Enter: The Conquering Chicken is The Gits' second full-length album, recorded in 1993 and released posthumously in 1994 on C/Z Records. Lead singer and songwriter Mia Zapata was raped and strangled to death in July 1993 during production of the record. The remainder of the band completed the album with what they had finished so far, and disbanded shortly thereafter.

Enter: The Conquering Chicken shows Mia Zapata pushing the blues influences that informed her vocal style to the forefront more directly than on Frenching the Bully, with songs like "A Change Is Gonna Come" (a recontextualized cover of soul singer Sam Cooke's original) and "Precious Blood." The band also arguably furthers their hardcore influences on songs like "Sign of the Crab," "Spear & Magic Helmet" and "Drunks."

The record was reissued in 2003, with bonus tracks and different cover art, on the Broken Rekids label.
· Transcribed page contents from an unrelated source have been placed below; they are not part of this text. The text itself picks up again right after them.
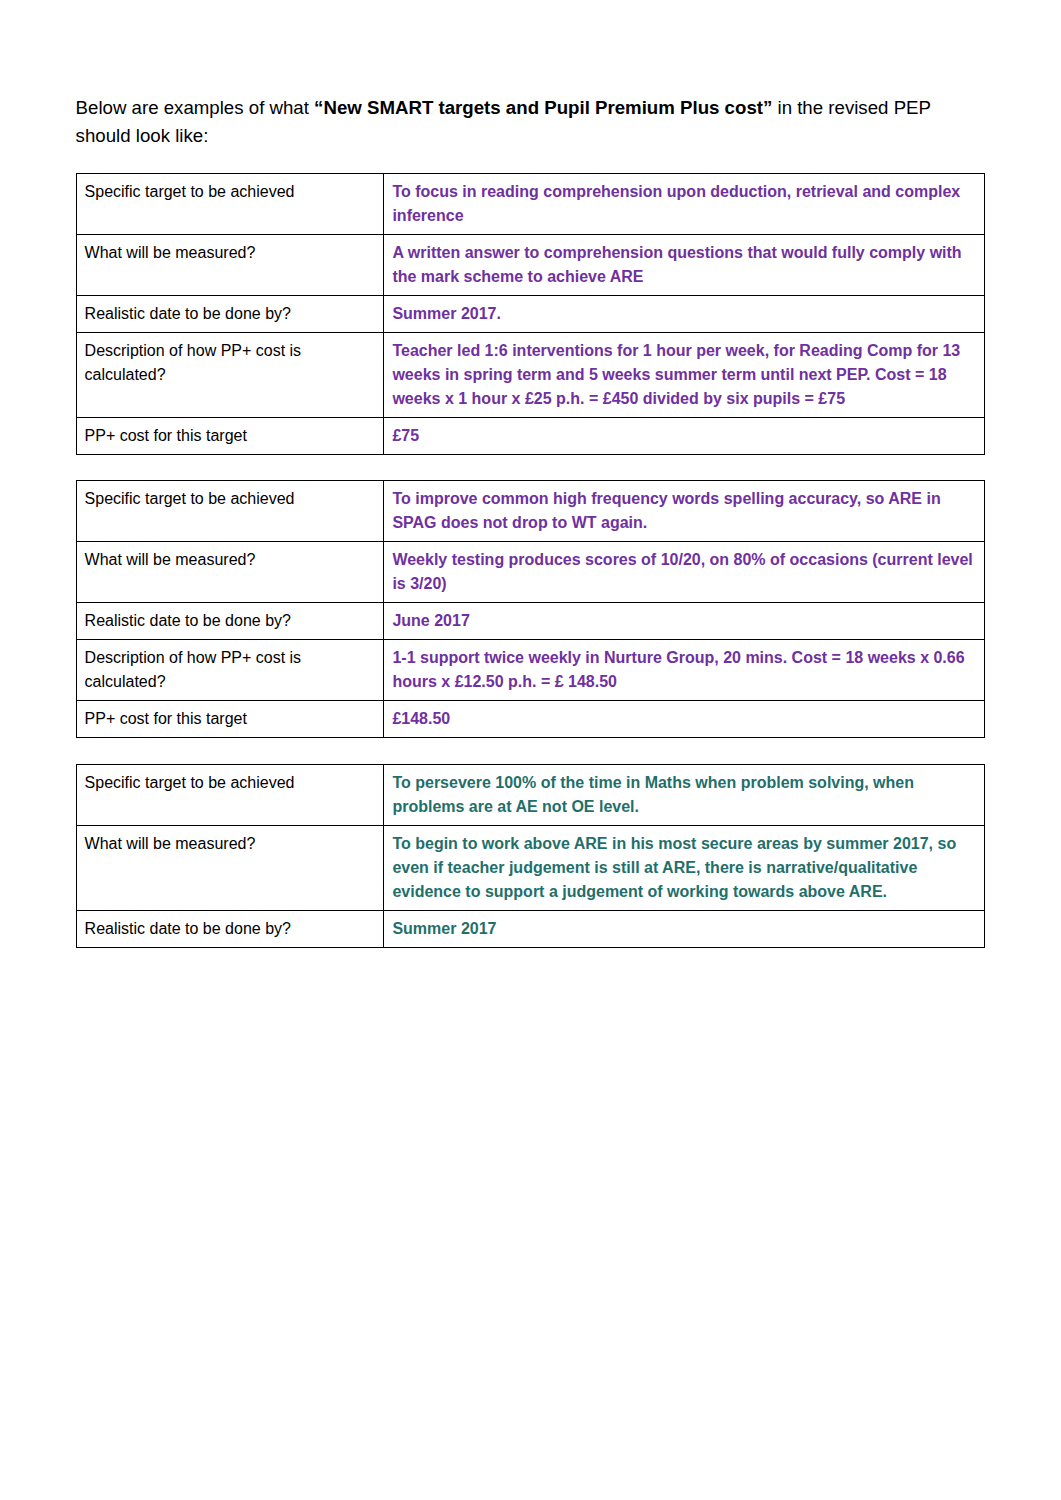Below are examples of what “New SMART targets and Pupil Premium Plus cost” in the revised PEP should look like:
| Specific target to be achieved | To focus in reading comprehension upon deduction, retrieval and complex inference |
| What will be measured? | A written answer to comprehension questions that would fully comply with the mark scheme to achieve ARE |
| Realistic date to be done by? | Summer 2017. |
| Description of how PP+ cost is calculated? | Teacher led 1:6 interventions for 1 hour per week, for Reading Comp for 13 weeks in spring term and 5 weeks summer term until next PEP. Cost = 18 weeks x 1 hour x £25 p.h. = £450 divided by six pupils = £75 |
| PP+ cost for this target | £75 |
| Specific target to be achieved | To improve common high frequency words spelling accuracy, so ARE in SPAG does not drop to WT again. |
| What will be measured? | Weekly testing produces scores of 10/20, on 80% of occasions (current level is 3/20) |
| Realistic date to be done by? | June 2017 |
| Description of how PP+ cost is calculated? | 1-1 support twice weekly in Nurture Group, 20 mins. Cost = 18 weeks x 0.66 hours x £12.50 p.h. = £ 148.50 |
| PP+ cost for this target | £148.50 |
| Specific target to be achieved | To persevere 100% of the time in Maths when problem solving, when problems are at AE not OE level. |
| What will be measured? | To begin to work above ARE in his most secure areas by summer 2017, so even if teacher judgement is still at ARE, there is narrative/qualitative evidence to support a judgement of working towards above ARE. |
| Realistic date to be done by? | Summer 2017 |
The song "Sign of the Crab" was written by Zapata, imagining her murder at the hands of a stranger.

Track listing
 "Bob (Cousin O.)" – 3:04
 "Guilt Within Your Head" – 2:26
 "Seaweed" – 2:23
 "A Change Is Gonna Come" – 4:03
 "Precious Blood" – 3:46
 "Beauty of the Rose" – 2:36
 "Drunks" – 1:37
 "Italian Song" – 2:07
 "Social Love I" – 2:39
 "Social Love II" – 1:51
 "Spear & Magic Helmet" – 2:43
 "Drinking Song" – 2:55
 "Sign of the Crab" – 2:33

Reissue track listing
 "Bob (Cousin O.)" – 3:03
 "Guilt Within Your Head" – 2:25
 "Seaweed" – 2:25
 "A Change Is Gonna Come" – 4:02
 "Precious Blood" – 3:45
 "Beauty of the Rose" – 2:36
 "Drunks" – 1:37
 "Italian Song" – 2:07
 "Social Love I" – 2:39
 "Social Love II" – 1:50
 "Daily Bread" – 4:33
 "Sign of the Crab" – 2:34
 "Drinking Song" – 2:55
 "I'm Lou" – 1:55
 "New Fast One" – 2:00
 "Sign Of The Crab (Live)" – 2:46
 "Seaweed (Live)" – 2:29
 "Beauty Of The Rose (Live)" – 2:44
 "Whirlwind (Live)" – 2:59
 "New Fast One (Live)" – 2:01
 "Bob (Cousin O.) (Live)" – 3:07
 "A Change Is Gonna Come (Alternate Take)" - 4:13
Live tracks recorded at the X-Ray Cafe, Portland, Oregon in June 1993.